NAME
gnutls_priority_init - Sets priorities for the cipher suites supported
by gnutls.
SYNOPSIS
#include <gnutls/gnutls.h>
int gnutls_priority_init(gnutls_priority_t * priority_cache, const char
* priorities, const char ** err_pos);
ARGUMENTS
gnutls_priority_t * priority_cache
is a gnutls_prioritity_t structure.
const char * priorities
is a string describing priorities
const char ** err_pos
In case of an error this will have the position in the
string the error occured
DESCRIPTION
Sets priorities for the ciphers, key exchange methods, macs and
compression methods. This is to avoid using the gnutls_*_priority()
functions.
The priorities option allows you to specify a semi-colon separated list
of the cipher priorities to enable.
Unless the first keyword is "NONE" the defaults (in preference order)

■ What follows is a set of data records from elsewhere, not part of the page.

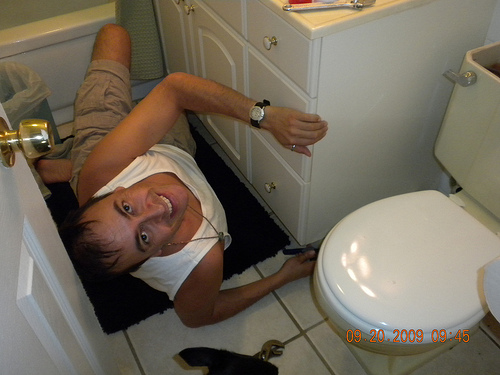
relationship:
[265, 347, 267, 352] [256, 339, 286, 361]
part of a wrench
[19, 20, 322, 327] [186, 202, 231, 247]
he wearing a necklace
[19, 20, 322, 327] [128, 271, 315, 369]
he lying on bathroom floor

are for TLS protocols TLS1.1, TLS1.0, SSL3.0; for compression NULL; for
certificate types X.509, OpenPGP.
For key exchange algorithms when in NORMAL or SECURE levels the perfect
forward secrecy algorithms take precendence of the other protocols. In
all cases all the supported key exchange algorithms are enabled (except
for the RSA-EXPORT which is only enabled in EXPORT level).
Note that although one can select very long key sizes (such as 256
bits) for symmetric algorithms, to actually increase security the
public key algorithms have to use longer key sizes as well.
For all the current available algorithms and protocols use "gnutls-cli
-l" to get a listing.
COMMON KEYWORDS
Some keywords are defined to provide quick access to common
preferences.
"PERFORMANCE" means all the "secure" ciphersuites are enabled, limited
to 128 bit ciphers and sorted by terms of speed performance.
"NORMAL" means all "secure" ciphersuites. The 256-bit ciphers are
included as a fallback only. The ciphers are sorted by security
margin.
"SECURE128" means all "secure" ciphersuites with ciphers up to 128
bits, sorted by security margin.
"SECURE256" means all "secure" ciphersuites including the 256 bit
ciphers, sorted by security margin.
"EXPORT" means all ciphersuites are enabled, including the low-security
40 bit ciphers.
"NONE" means nothing is enabled. This disables even protocols and
compression methods.
SPECIAL KEYWORDS
"!" or "-" appended with an algorithm will remove this algorithm.
"+" appended with an algorithm will add this algorithm.
"%COMPAT" will enable compatibility features for a server.
"%SSL3_RECORD_VERSION" will use SSL3.0 record version in client hello.
"%VERIFY_ALLOW_SIGN_RSA_MD5" will allow RSA-MD5 signatures in
certificate chains.
"%VERIFY_ALLOW_X509_V1_CA_CRT" will allow V1 CAs in chains.
NAMESPACE CONCERN
To avoid collisions in order to specify a compression algorithm in this
string you have to prefix it with "COMP-", protocol versions with
"VERS-" and certificate types with "CTYPE-". All other algorithms don’t
need a prefix.
EXAMPLES
"NORMAL:!AES-128-CBC" means normal ciphers except for AES-128.
"EXPORT:!VERS-TLS1.0:+COMP-DEFLATE" means that export ciphers are
enabled, TLS 1.0 is disabled, and libz compression enabled.
"NONE:+VERS-TLS1.0:+AES-128-CBC:+RSA:+SHA1:+COMP-NULL", "NORMAL",
"%COMPAT".
RETURNS
On syntax error GNUTLS_E_INVALID_REQUEST is returned, GNUTLS_E_SUCCESS
on success, or an error code.
REPORTING BUGS
Report bugs to <bug-gnutls@gnu.org>. GnuTLS home page:
http://www.gnu.org/software/gnutls/ General help using GNU software:
http://www.gnu.org/gethelp/
COPYRIGHT
Copyright © 2008 Free Software Foundation.
Copying and distribution of this file, with or without modification,
are permitted in any medium without royalty provided the copyright
notice and this notice are preserved.
SEE ALSO
The full documentation for gnutls is maintained as a Texinfo manual.
If the info and gnutls programs are properly installed at your site,
the command
info gnutls
should give you access to the complete manual.